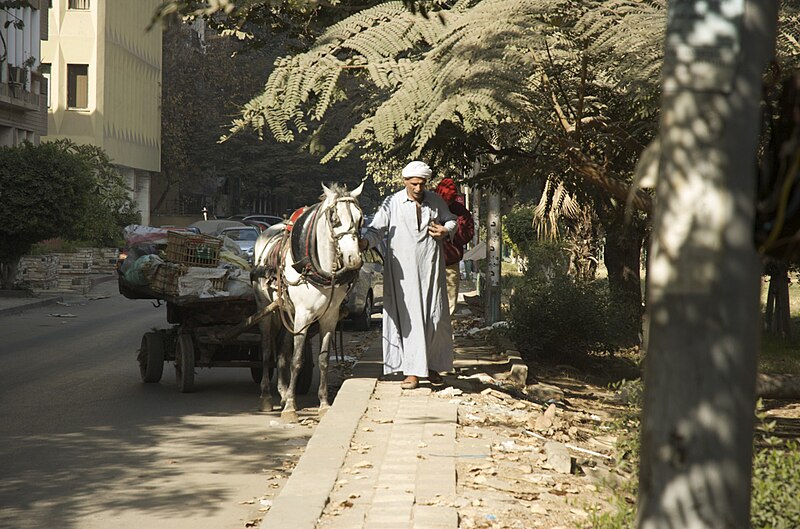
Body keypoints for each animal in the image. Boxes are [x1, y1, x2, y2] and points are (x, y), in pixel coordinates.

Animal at [252, 183, 364, 420]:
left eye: (360, 218)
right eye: (334, 218)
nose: (354, 259)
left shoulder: (329, 318)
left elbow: (322, 359)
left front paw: (323, 404)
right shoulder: (304, 316)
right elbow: (297, 360)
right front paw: (290, 408)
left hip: (288, 313)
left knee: (282, 349)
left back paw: (283, 391)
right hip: (265, 310)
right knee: (266, 349)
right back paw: (267, 397)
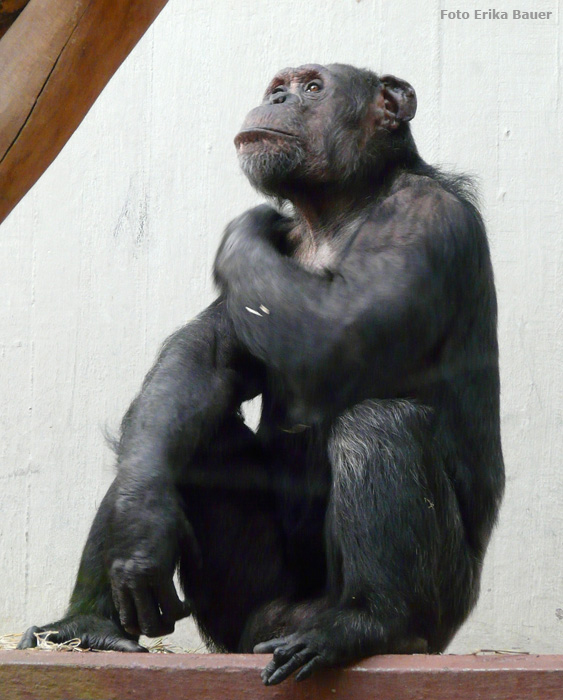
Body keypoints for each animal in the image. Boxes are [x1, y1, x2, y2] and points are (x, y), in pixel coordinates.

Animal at [17, 65, 504, 684]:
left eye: (313, 88)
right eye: (281, 85)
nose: (276, 98)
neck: (334, 210)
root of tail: (277, 626)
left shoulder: (424, 219)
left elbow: (339, 330)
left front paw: (244, 229)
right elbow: (204, 359)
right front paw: (141, 525)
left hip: (440, 608)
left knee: (377, 424)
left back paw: (369, 624)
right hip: (244, 612)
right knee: (176, 434)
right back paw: (86, 627)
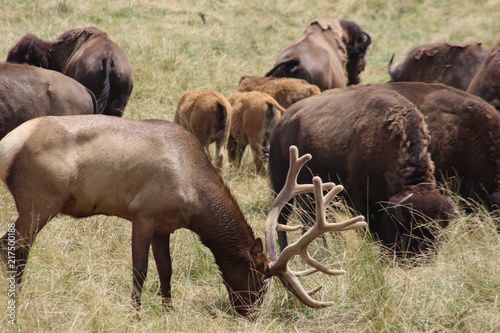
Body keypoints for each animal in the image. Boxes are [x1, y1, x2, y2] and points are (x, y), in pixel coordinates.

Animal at [0, 115, 368, 316]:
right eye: (260, 278)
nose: (250, 313)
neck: (194, 201)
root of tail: (9, 143)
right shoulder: (143, 213)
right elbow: (140, 270)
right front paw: (135, 315)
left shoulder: (164, 225)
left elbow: (166, 270)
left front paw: (167, 311)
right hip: (39, 200)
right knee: (15, 247)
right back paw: (17, 299)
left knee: (6, 243)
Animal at [270, 83, 458, 254]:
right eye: (407, 232)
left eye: (439, 236)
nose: (422, 260)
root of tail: (284, 120)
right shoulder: (362, 201)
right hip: (282, 184)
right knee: (282, 217)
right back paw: (284, 250)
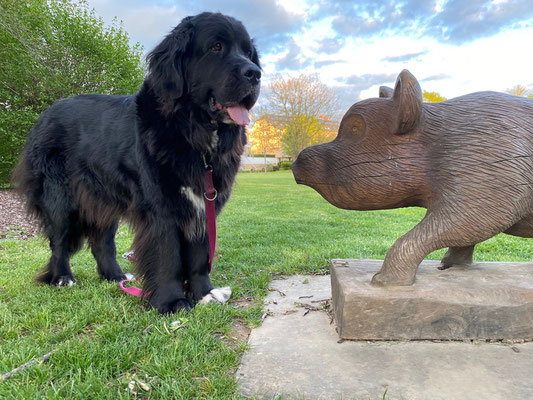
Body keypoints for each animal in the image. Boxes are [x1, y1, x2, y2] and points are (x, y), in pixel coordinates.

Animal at [13, 11, 260, 312]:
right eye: (216, 47)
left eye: (248, 53)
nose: (255, 73)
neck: (192, 132)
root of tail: (45, 114)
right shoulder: (162, 209)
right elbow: (168, 256)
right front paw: (172, 301)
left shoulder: (201, 205)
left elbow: (199, 256)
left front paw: (204, 293)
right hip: (59, 197)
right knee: (59, 241)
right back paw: (62, 278)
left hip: (103, 197)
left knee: (102, 242)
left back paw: (115, 276)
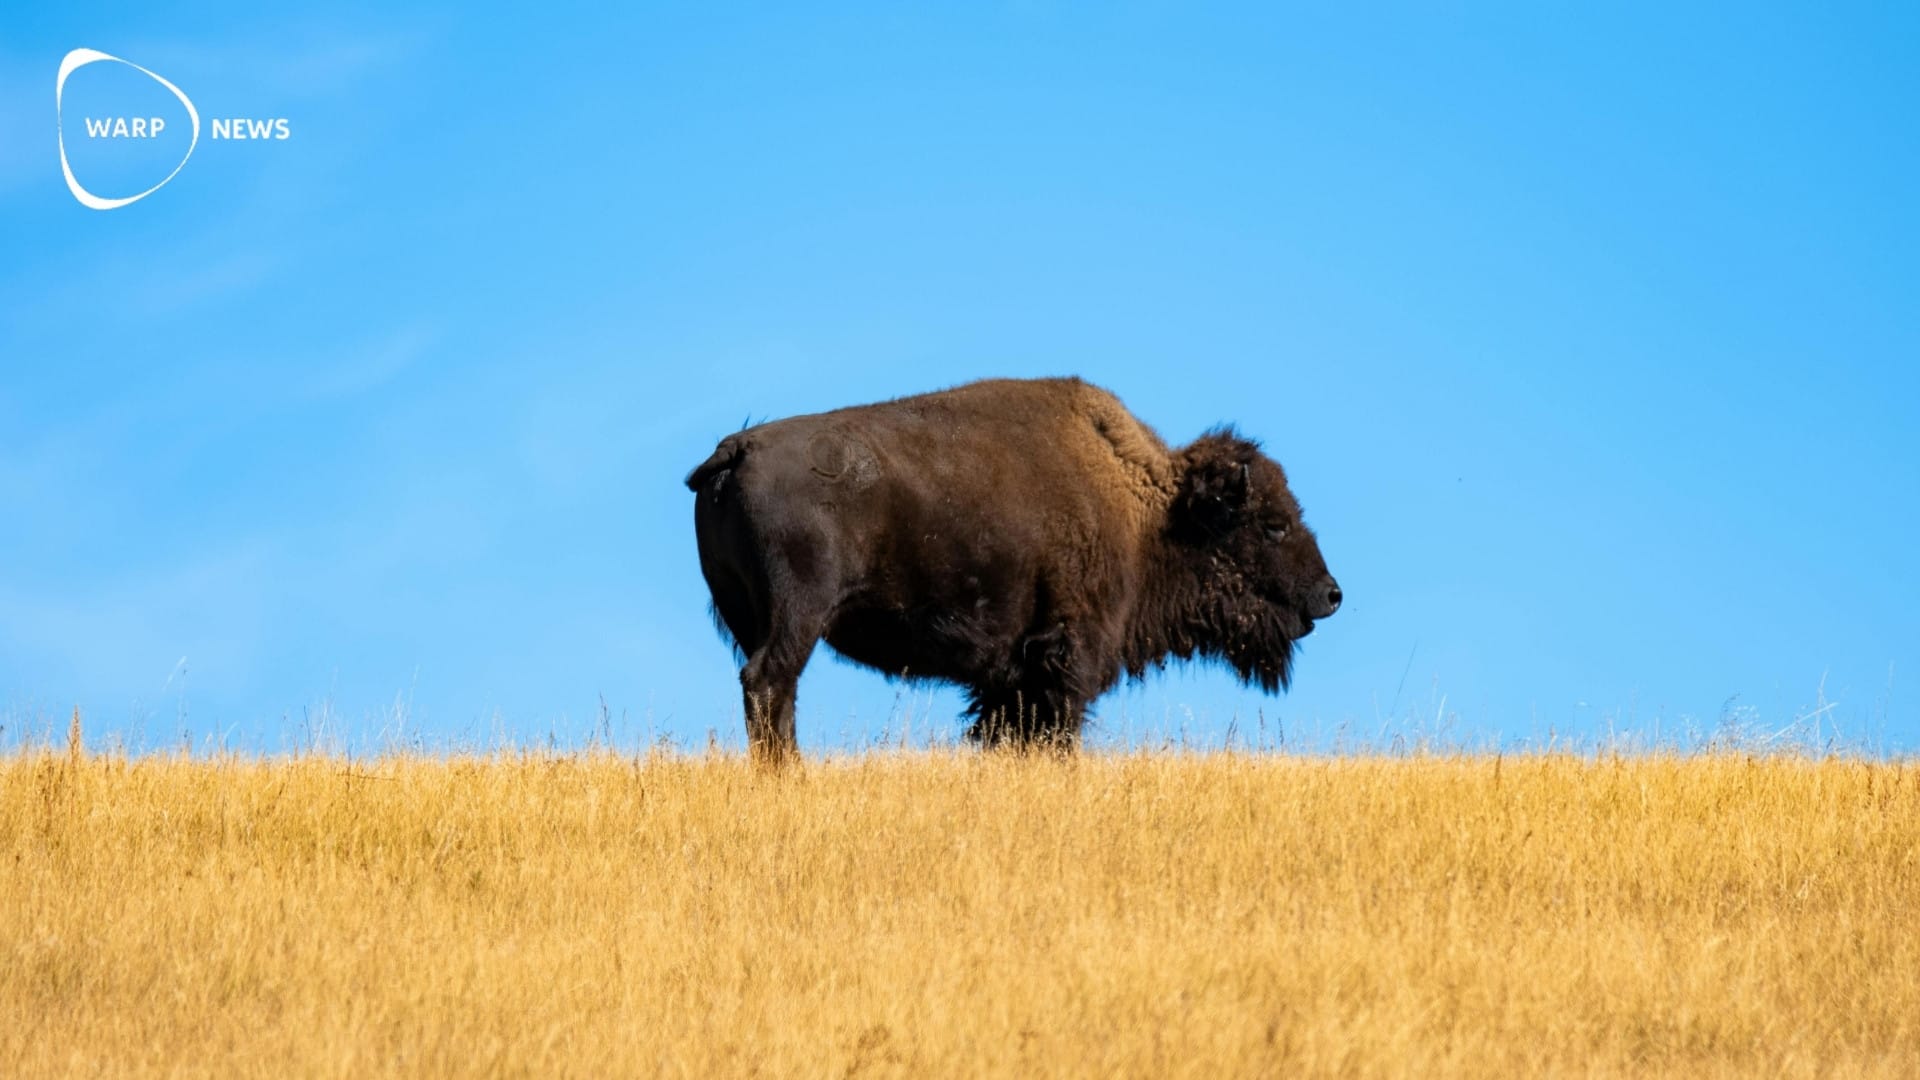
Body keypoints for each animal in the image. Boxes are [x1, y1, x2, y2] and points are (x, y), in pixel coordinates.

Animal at [685, 377, 1340, 761]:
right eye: (1272, 524)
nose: (1330, 595)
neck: (1148, 511)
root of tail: (736, 450)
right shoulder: (1063, 658)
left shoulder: (1007, 677)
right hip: (798, 616)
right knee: (771, 682)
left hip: (744, 614)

### Work required
Find the line with "left elbow: (339, 330)" in the entries above. Set down exactly every line from it up to and including the line with "left shoulder: (164, 225)", images excluded.

### Exercise response
left elbow: (339, 330)
left front paw: (244, 229)
right elbow: (204, 359)
right front paw: (141, 525)
left hip: (440, 608)
left knee: (377, 424)
left back paw: (369, 624)
right hip: (244, 612)
right knee: (176, 434)
right back paw: (86, 627)
Body keypoints for each animal in the image. Boxes are [x1, y1, x2, y2] and points are (x, y), in pixel coordinates.

Animal at [0, 115, 368, 316]:
right eye: (260, 278)
nose: (250, 313)
neck: (194, 201)
root of tail: (9, 143)
right shoulder: (143, 213)
right elbow: (140, 270)
right front paw: (135, 315)
left shoulder: (164, 225)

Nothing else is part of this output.